Come Trasformare un Indicatore Forex in un Expert Advisor (EA)
Cosa significa davvero “trasformare un indicatore in un EA”
Un indicatore e un Expert Advisor (EA) sono tipi diversi di programmi. Un indicatore calcola e visualizza valori (ad esempio, una linea di momentum) su un grafico. Un Expert Advisor (EA) può eseguirsi automaticamente, reagendo agli aggiornamenti di mercato ed eseguendo azioni legate al trading secondo regole definite.
Pertanto, “convertire un indicatore in un EA” significa solitamente: prendere la logica di calcolo dell’indicatore (formule, buffer e parametri) e integrarla in un EA affinché possa valutare i valori dell’indicatore ed applicare un processo decisionale basato su regole.
Se il tuo obiettivo è puramente informativo (ad esempio, registrare i valori dell’indicatore), l’EA può essere programmato per calcolare gli stessi valori senza effettuare alcuna operazione.
Puoi mantenere gli stessi nomi e valori predefiniti dei parametri dell’indicatore. Questo ti aiuta a confrontare il comportamento dell’EA con ciò che l’indicatore mostra sul grafico.
Meccanica: dalla logica dell’indicatore alla struttura dell’EA
La maggior parte delle conversioni da indicatore a EA segue questi passaggi.
- Identificare il calcolo principale dell’indicatore
- Individua dove l’indicatore calcola i suoi valori principali.
- Nota quali input guidano quei valori (lunghezze del periodo, impostazioni di smoothing, fonte del prezzo).
- Nota quale contesto temporale viene utilizzato (barra corrente vs barra chiusa).
- Trasferire il calcolo nel codice dell’EA
- In un EA, hai bisogno di una funzione che produca i valori dell’indicatore su richiesta.
- A ogni nuovo aggiornamento di mercato, l’EA chiama quella funzione con i dati di prezzo più recenti disponibili.
-
Sostituire “buffer/plot” con variabili
Gli indicatori memorizzano tipicamente i risultati in buffer per il disegno. Gli EA possono memorizzare i risultati in variabili locali o in uno stato globale. -
Aggiungere logica basata su regole intorno ai valori
Per trasformarlo in un EA in grado di agire, definisci condizioni come “se il valore di momentum supera una soglia” o “se il momentum aumenta mentre un filtro è attivo”. Le regole esatte sono di tua responsabilità; l’indicatore da solo non definisce alcuna azione. -
Mantenere coerenti le tempistiche dei segnali
Un motivo comune per cui gli output dell’EA differiscono dall’indicatore è la tempistica:
- Gli indicatori possono calcolare l’intera cronologia e disegnare barre completate.
- Gli EA potrebbero valutare ogni tick, inclusi momenti in cui la barra corrente non è ancora definitiva.
Se il tuo indicatore mostra valori che corrispondono solo a barre chiuse, l’EA dovrebbe basare le decisioni su barre chiuse per ridurre discrepanze.

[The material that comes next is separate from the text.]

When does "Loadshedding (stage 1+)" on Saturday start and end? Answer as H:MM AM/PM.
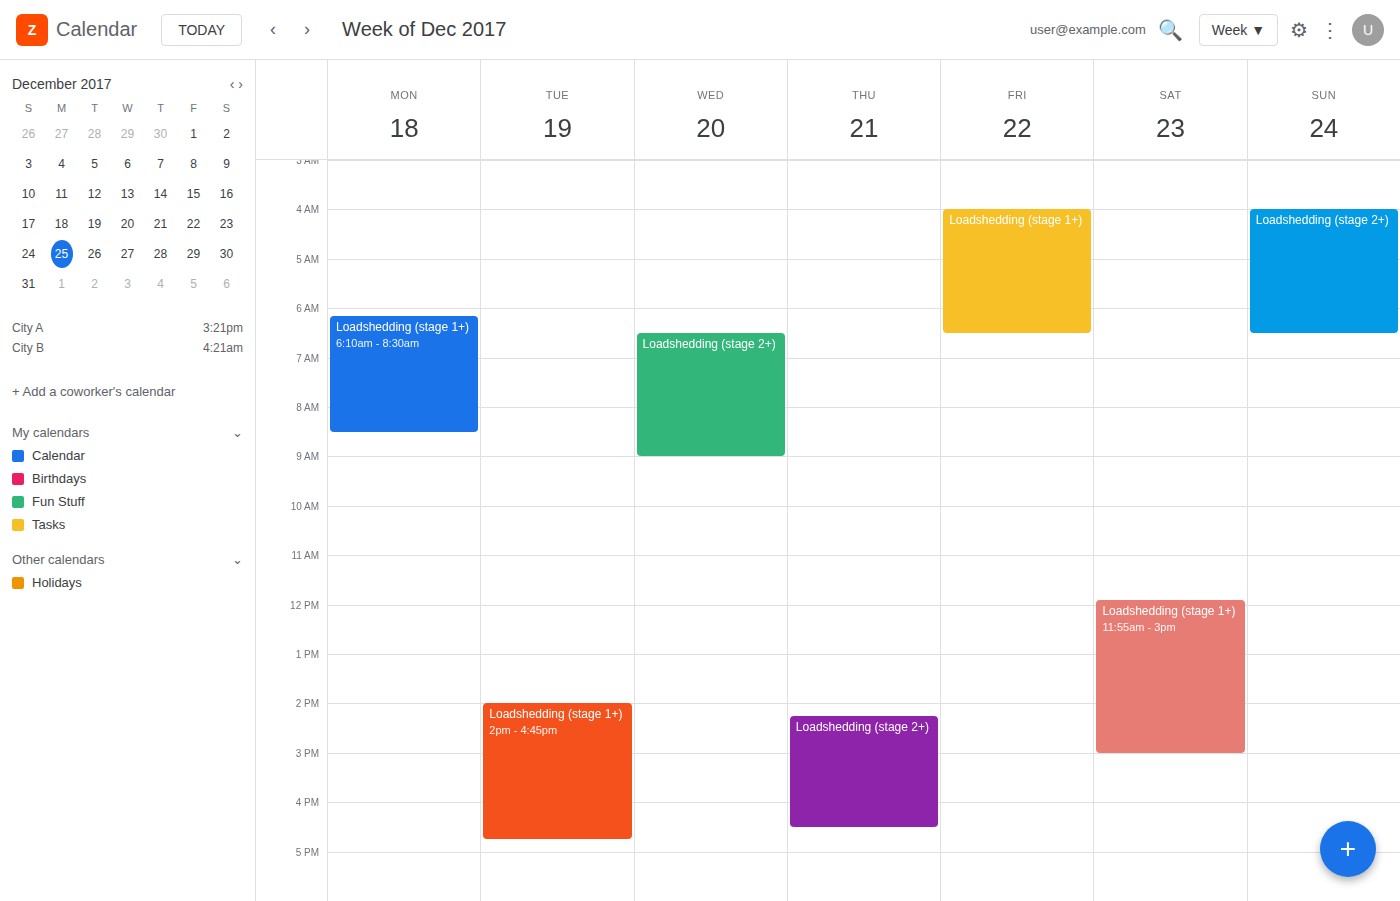
11:55 AM to 3:00 PMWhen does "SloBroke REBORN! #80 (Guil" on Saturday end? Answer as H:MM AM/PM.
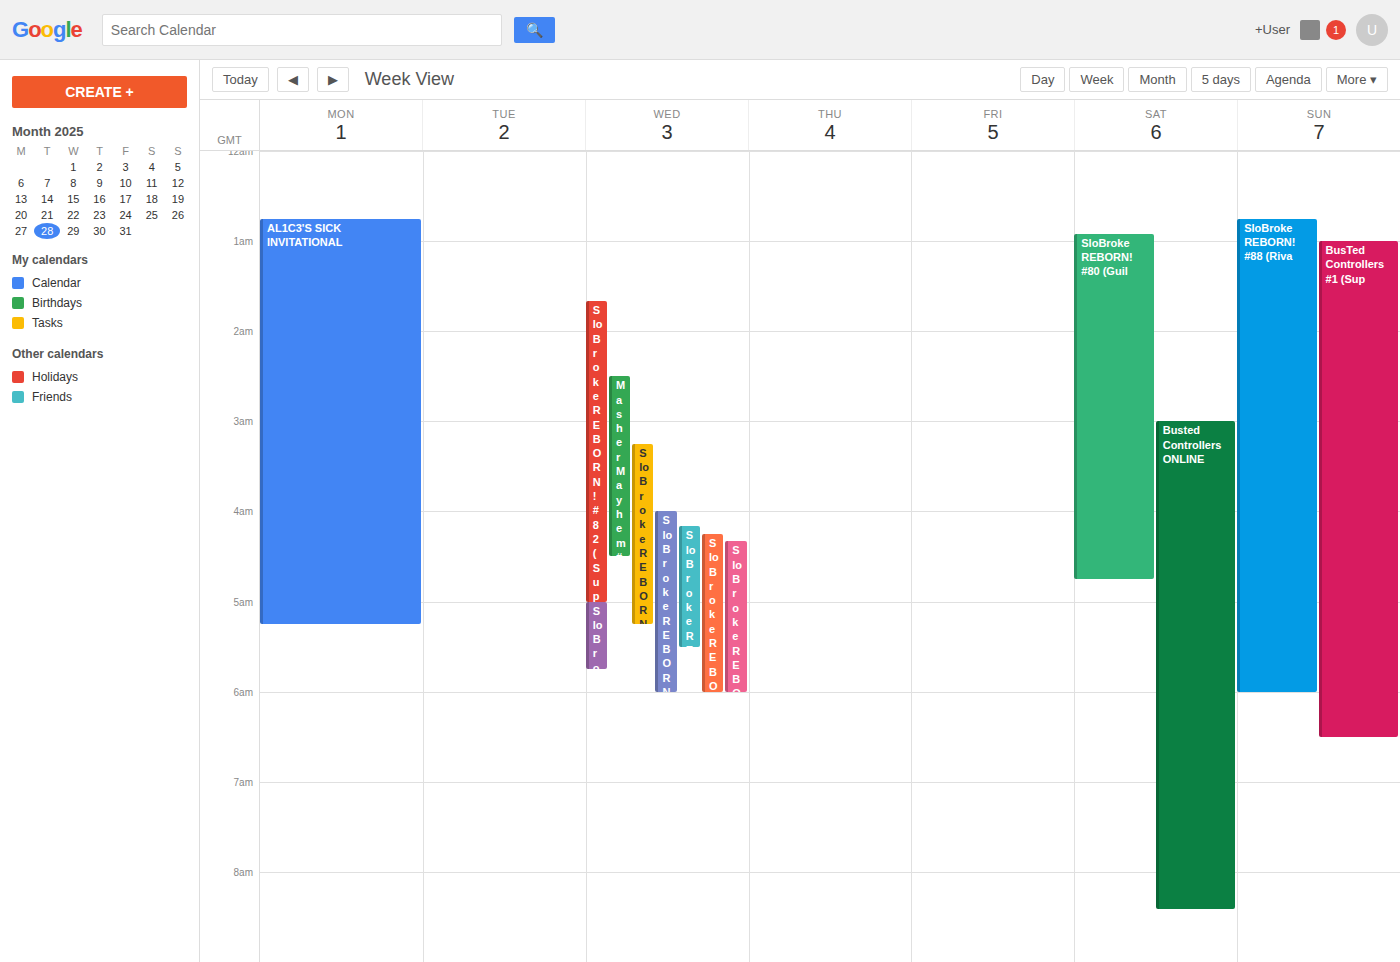
4:45 AM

Verifiche di esempio: assicurarsi che l’EA corrisponda all’indicatore
Prima di affidarsi a decisioni automatizzate, confronta i valori calcolati dall’EA con quelli visualizzati dall’indicatore.
- Parità visiva: assicurati che i valori di momentum prodotti dall’EA siano allineati con quelli mostrati dall’indicatore per le stesse barre.
- Parità dei parametri: testa con gli stessi input (periodi, smoothing) utilizzati nell’indicatore.
- Parità di ricalcolo: verifica se l’indicatore fa repainting (cambia valori passati quando arrivano nuovi dati). Se lo fa, un EA che usa quei valori in continuo cambiamento può comportarsi in modo imprevedibile.
- Parità dei dati: conferma che l’EA utilizzi la stessa fonte di prezzo e lo stesso contesto temporale dell’indicatore.
Un buon approccio di verifica è eseguire entrambi i programmi nello stesso ambiente, registrare i valori calcolati dall’EA per specifici indici di barra e confrontarli con i valori corrispondenti dell’indicatore.
Limitazioni e rischi da aspettarsi
-
La conversione da indicatore a EA non è automatica
Anche se il calcolo viene trasferito correttamente, il comportamento dell’indicatore non implica automaticamente una regola decisionale valida. Devi comunque definire cosa deve fare l’EA quando l’indicatore soddisfa determinate condizioni. -
Problemi di tempistiche e finalizzazione delle barre
Gli EA reagiscono continuamente agli aggiornamenti; gli indicatori spesso rappresentano valori legati al completamento delle barre. Differenze di tempistica possono far apparire un EA “errato” anche quando il suo calcolo è corretto.